China ASEAN Free Trade Pact: Digital, Green Economies, Supply Chains
ACFTA 3.0: Strengthening Economic Ties Between China and ASEAN
Table of Contents
Deepening Trade and Investment
China and the Association of Southeast Asian Nations (ASEAN) are solidifying their economic partnership with the implementation of ACFTA 3.0, an upgraded free trade agreement. This follows the conclusion of negotiations in May 2025, which began in November 2022. The agreement aims to foster deeper integration of production and supply chains between the two economic powerhouses.
China has been ASEAN’s largest trading partner for 16 consecutive years, a relationship underscored by trade volume reaching 5.57 trillion yuan (approximately US$783.3 billion) in the first three quarters of 2025 – a 9.6% year-on-year increase, according to chinese customs data. ASEAN, collectively the world’s fifth-largest economy with a combined GDP of US$3.9 trillion, reciprocates this importance, representing China’s largest trading partner with bilateral trade totaling US$771 billion in the previous year, as reported by ASEAN statistics.

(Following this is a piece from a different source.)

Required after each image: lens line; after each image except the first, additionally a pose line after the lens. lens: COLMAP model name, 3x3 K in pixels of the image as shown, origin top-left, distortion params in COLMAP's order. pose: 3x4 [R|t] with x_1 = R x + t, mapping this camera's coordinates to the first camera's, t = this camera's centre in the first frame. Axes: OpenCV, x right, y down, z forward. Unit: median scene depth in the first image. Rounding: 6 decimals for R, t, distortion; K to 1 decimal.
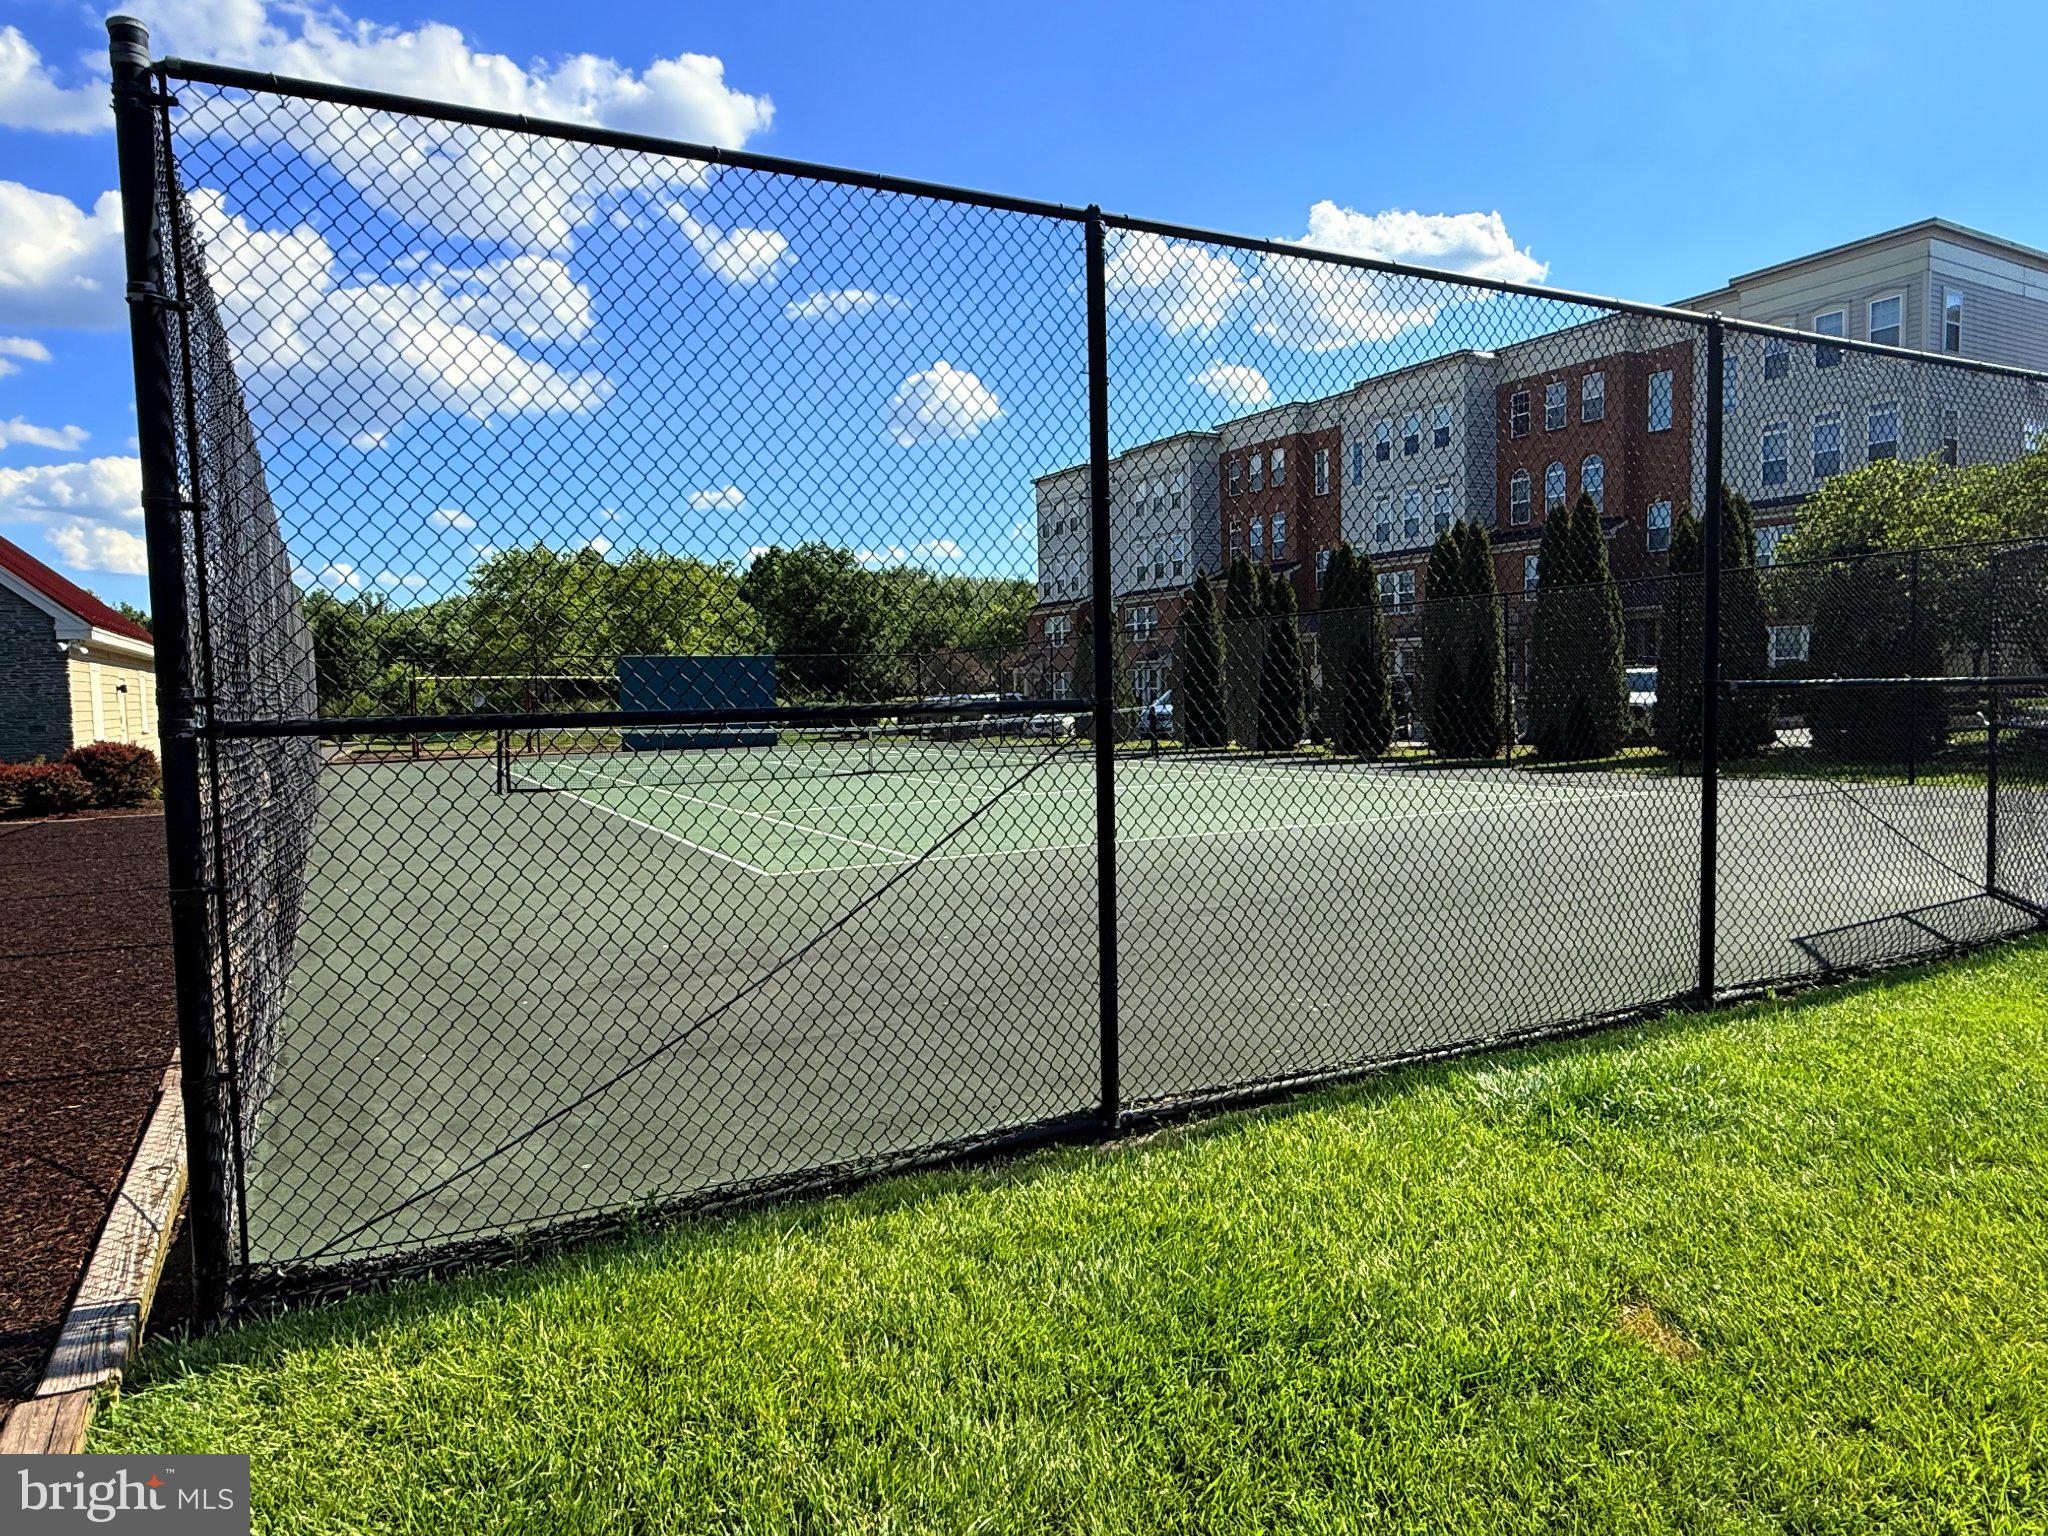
lens RADIAL K [[1253.7, 0, 1023.3], [0, 1253.7, 760.3], [0, 0, 1]] dist [0.029761, -0.007288]
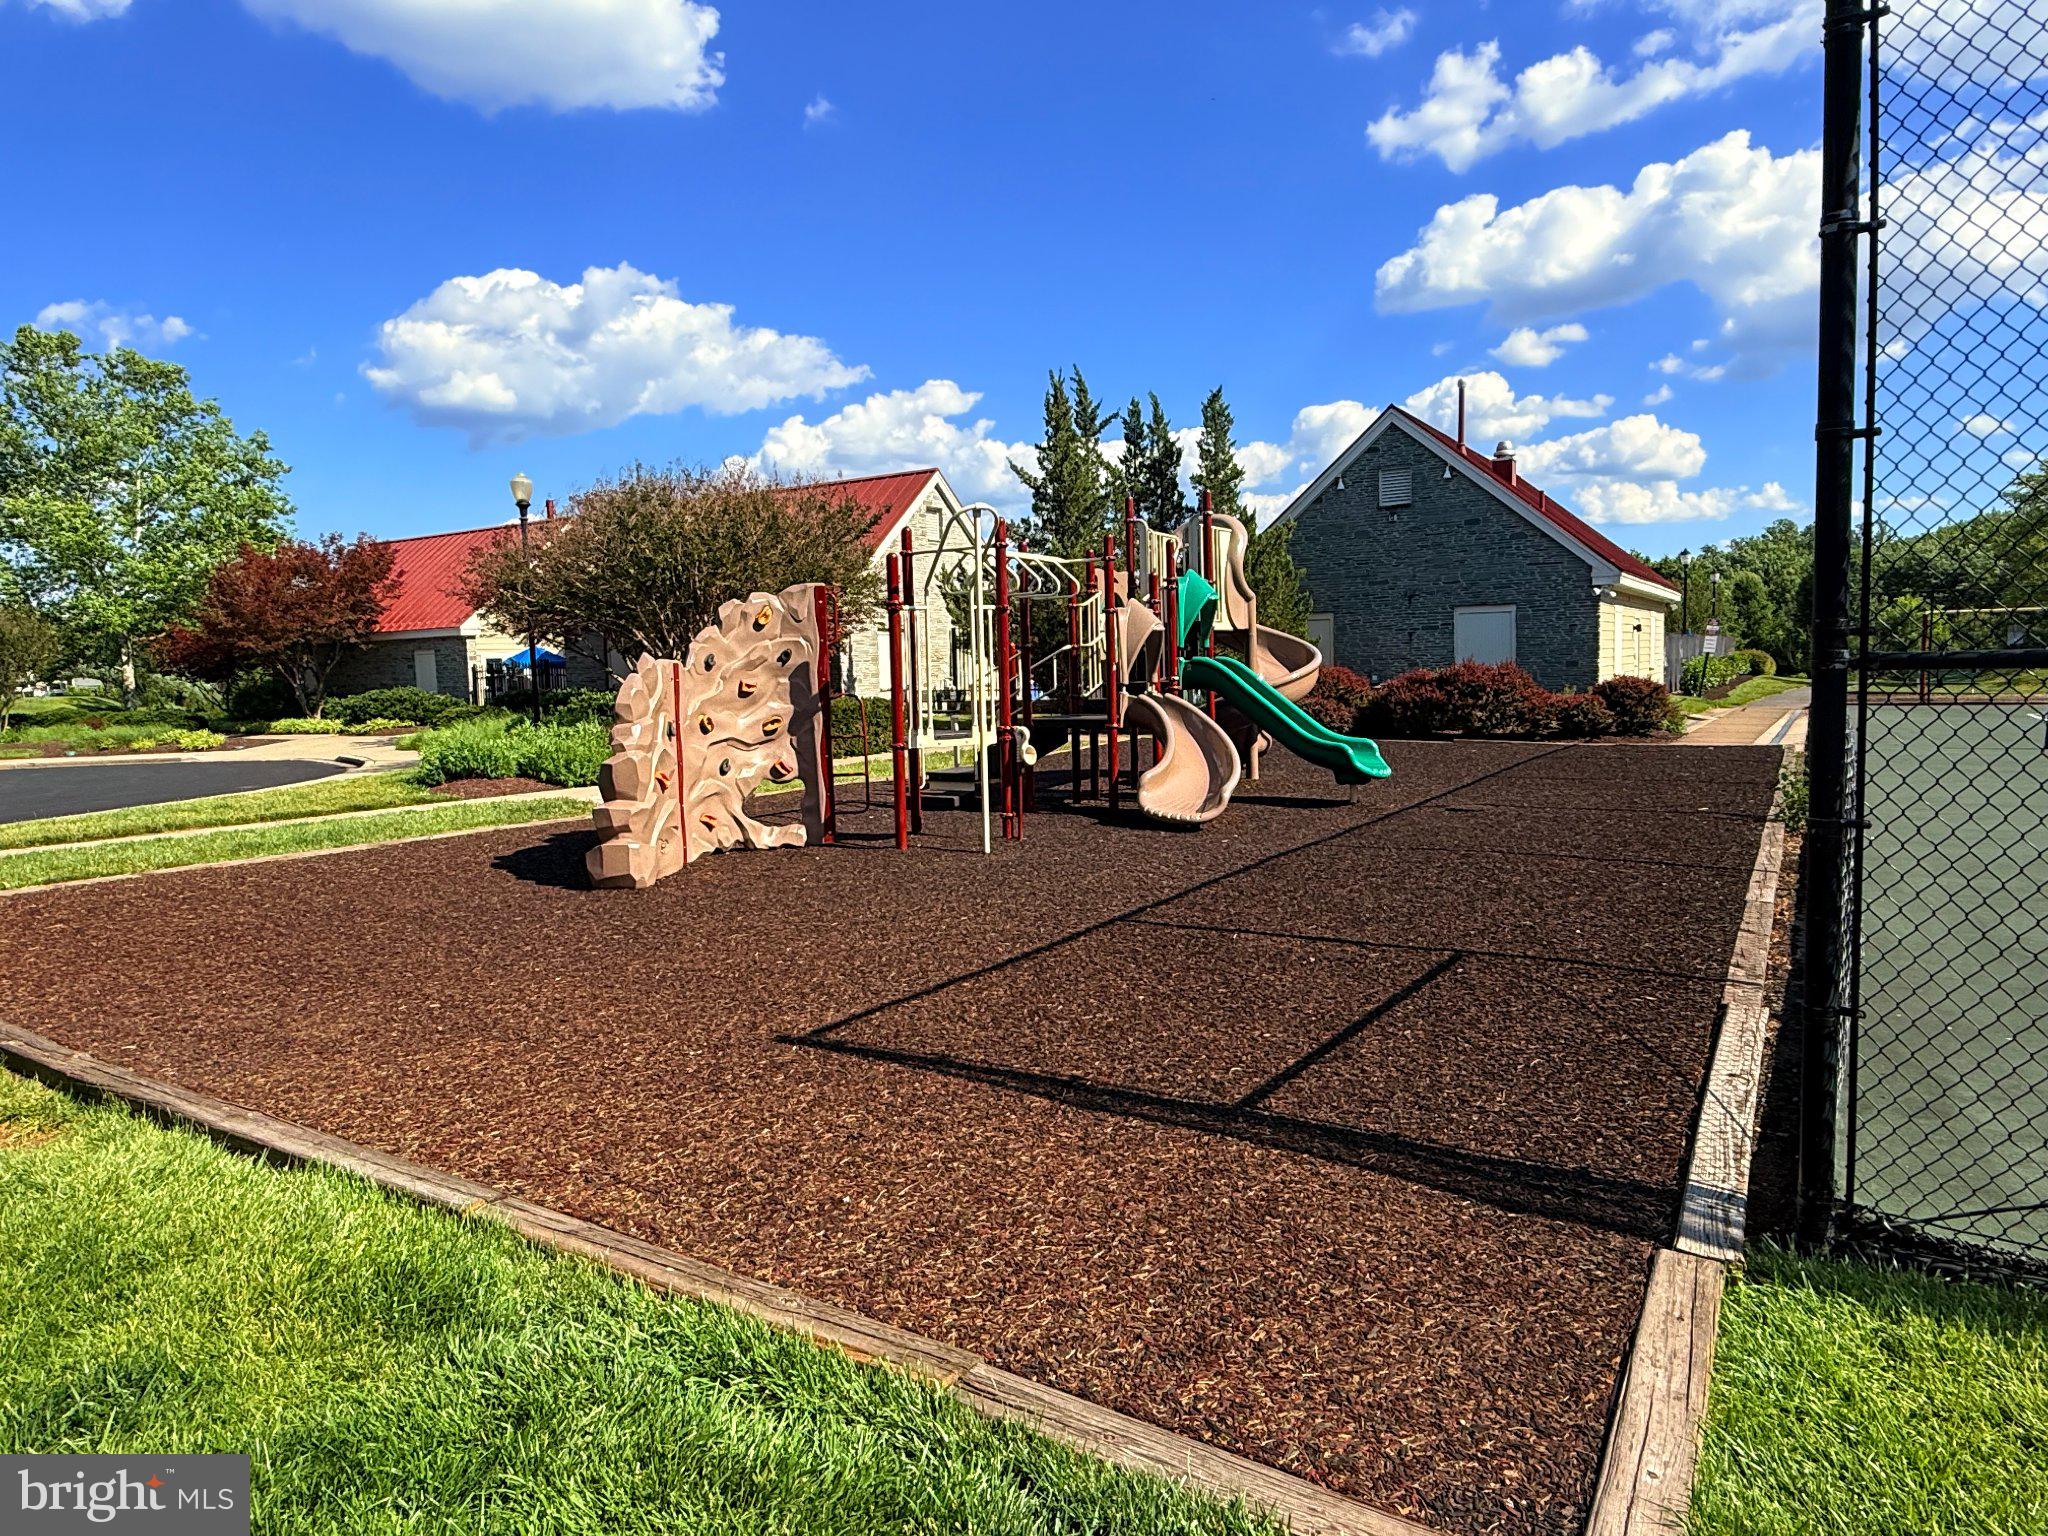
lens RADIAL K [[1253.7, 0, 1013.4], [0, 1253.7, 769.0], [0, 0, 1]] dist [0.029761, -0.007288]
pose [[0.496427, 0.081844, -0.864211, -0.093702], [-0.033675, 0.996612, 0.075039, 0.006200], [0.867425, -0.008149, 0.497501, -0.050988]]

Strategic Context and Regional Impact
The upgraded agreement comes as China actively promotes itself as a proponent of free trade and an open global economy, even amidst scrutiny regarding export restrictions on strategically vital resources like rare earths and other critical minerals. ACFTA 3.0 is viewed by analysts as a much-needed upgrade
designed to build long-term economic resilience and enhance regional integration.
A key objective of ACFTA 3.0 is to empower regional micro, small, and medium enterprises (MSMEs) by streamlining trade processes and reducing barriers to entry.The modernized pact is expected to inject greater certainty into both regional and global trade, setting a positive example for openness, inclusivity, and mutually beneficial cooperation, according to a statement from China’s Ministry of Commerce.
While ACFTA 3.0 presents significant opportunities,Southeast Asian nations are also proceeding with caution. Concerns exist regarding the potential for Chinese industrial overcapacity to impact regional markets, requiring careful management and strategic planning to ensure a balanced and enduring economic relationship. Addressing these concerns will be crucial to maximizing the benefits of the agreement for all parties involved.